P1080, that's a good tip. It's been raining this week and the ground is still damp-ish; hopefully it'll work to my advantage!

----------


## astroADF

Here's a couple of close-ups of what I'm dealing with; note the amount of blue metal  in there, and the rough underneath surface of the chunks. 
Also interesting is the green colouring on top; I assume it's paint? Seeped into the surface of the concrete (and thus the green powder everywhere!).

----------


## astroADF

Concrete - 0, Rob - 1 
Concrete's gone, just need to clean up everything to the skip, grass can follow. 
Hard work for the win!

----------


## Boeing777

Congrats on your victory!
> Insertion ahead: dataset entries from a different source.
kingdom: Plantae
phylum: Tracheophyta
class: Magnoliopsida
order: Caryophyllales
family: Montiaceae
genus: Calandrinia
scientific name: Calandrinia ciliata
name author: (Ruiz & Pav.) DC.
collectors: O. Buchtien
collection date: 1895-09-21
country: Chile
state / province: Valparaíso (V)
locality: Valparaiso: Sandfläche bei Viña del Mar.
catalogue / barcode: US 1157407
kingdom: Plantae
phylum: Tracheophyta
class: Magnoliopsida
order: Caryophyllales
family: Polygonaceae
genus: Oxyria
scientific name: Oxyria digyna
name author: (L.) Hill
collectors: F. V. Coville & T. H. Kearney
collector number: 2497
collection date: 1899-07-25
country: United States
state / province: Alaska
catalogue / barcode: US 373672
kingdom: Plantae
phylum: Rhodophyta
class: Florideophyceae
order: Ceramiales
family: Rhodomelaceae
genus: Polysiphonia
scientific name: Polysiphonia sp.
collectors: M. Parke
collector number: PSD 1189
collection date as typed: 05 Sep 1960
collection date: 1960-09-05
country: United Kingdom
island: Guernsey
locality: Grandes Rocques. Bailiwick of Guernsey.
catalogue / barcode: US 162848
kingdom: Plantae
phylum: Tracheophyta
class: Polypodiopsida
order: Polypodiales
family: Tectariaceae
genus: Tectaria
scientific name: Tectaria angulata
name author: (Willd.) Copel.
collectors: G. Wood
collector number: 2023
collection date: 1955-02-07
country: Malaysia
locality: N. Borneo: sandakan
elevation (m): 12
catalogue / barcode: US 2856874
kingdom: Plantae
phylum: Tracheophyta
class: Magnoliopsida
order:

I'm sure your neighbours are as glad as you are that you're done with the jack hammers!

----------


## murray44

Nice quick weekend job!   :Biggrin:  
So once the grass is laid, which end are the goal posts going?

----------


## sundancewfs

Yes, but the hard work is even sweeter when you look back on the photos, with a cold drink in hand, and think, I did that! Well done.

----------


## phillta

Good work Rob. What did it cost you in the end, all up? Skip, jackhammers, dumping etc, and how many hours' work? I've got ~50m2 x 60mm to pull up, for which I've been quoted ~$1,200. I suspect once I've paid for all the hire stuff and whatnot and beers for my mates I'll not be far from that figure. 
Tim

----------


## astroADF

I'll do a guesstimate for you...  *Time:*
x2.5 days over x2 weekends  *Cost:*
x3 15kg breakers hire @ $89/ea. for 3 days = $267
x1 Heavy breaker for 1 day = about $120
Mini-skip = about $180
Wheelbarrow hire = about $30 
Extra equipment, ie: breaker bar / shovels / angle grinder etc I already had. 
All up = just under $600  *In retrospect?*
I didn't need the heavy breaker = -$120
I only needed x1 breaker the 2nd weekend = - $89 
So I could have spent as little as around $400.

----------


## Project1080

> x3 15kg breakers hire @ $89/ea. for 3 days = $267
> x1 Heavy breaker for 1 day = about $120

  Hells Bells!
I reckon an Ozito cheapie from Bunnings at just over $100 would have done the trick. And you get to keep the toy as a bonus. 
Usually I look at the buy vs hire price x time use estimate as the decider. 99 times out of 100, I end up buyng a new toy. Next is a new shed as current one is full as a boot with all my toys. Wife has her vices, I have mine. 
Project 1080.

----------


## astroADF

P180, bang on. You can buy exactly the same model from Bunnings for under that cost. And if you wont use it again, you can always ebay it. 
Lesson learnt =/ And I've already found places I could use it again! 
Flipside is - with a rental, they take care of sharpening your chisels for you; unless you've a grinder to do the job.

----------


## sundancewfs

> unless you've a grinder to do the job.

  You could hire one  :Biggrin:

----------


## murray44

> You could hire one

  I think you mean buy one  :Biggrin:

----------